INSTRUCTIONS FOR THE TASK — An exact copy of the entries, with every picture omitted, is what is needed here.

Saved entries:
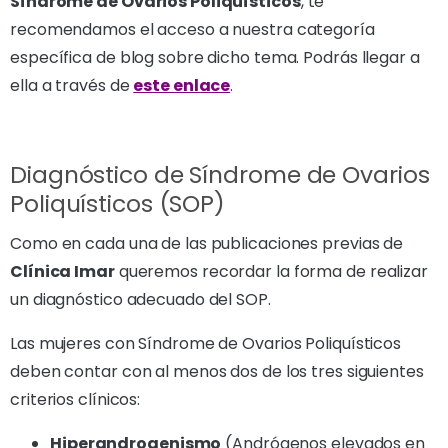
Síndrome de Ovarios Poliquísticos
, te
recomendamos el acceso a nuestra categoría
específica de blog sobre dicho tema. Podrás llegar a
ella a través de
este enlace
.
Diagnóstico de Síndrome de Ovarios
Poliquísticos (SOP)
Como en cada una de las publicaciones previas de
Clínica Imar
queremos recordar la forma de realizar
un diagnóstico adecuado del SOP.
Las mujeres con Síndrome de Ovarios Poliquísticos
deben contar con al menos dos de los tres siguientes
criterios clínicos:
Hiperandrogenismo
(Andrógenos elevados en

REPLY —
Síndrome de Ovarios Poliquísticos
, te
recomendamos el acceso a nuestra categoría
específica de blog sobre dicho tema. Podrás llegar a
ella a través de
este enlace
.
Diagnóstico de Síndrome de Ovarios
Poliquísticos (SOP)
Como en cada una de las publicaciones previas de
Clínica Imar
queremos recordar la forma de realizar
un diagnóstico adecuado del SOP.
Las mujeres con Síndrome de Ovarios Poliquísticos
deben contar con al menos dos de los tres siguientes
criterios clínicos:
Hiperandrogenismo
(Andrógenos elevados en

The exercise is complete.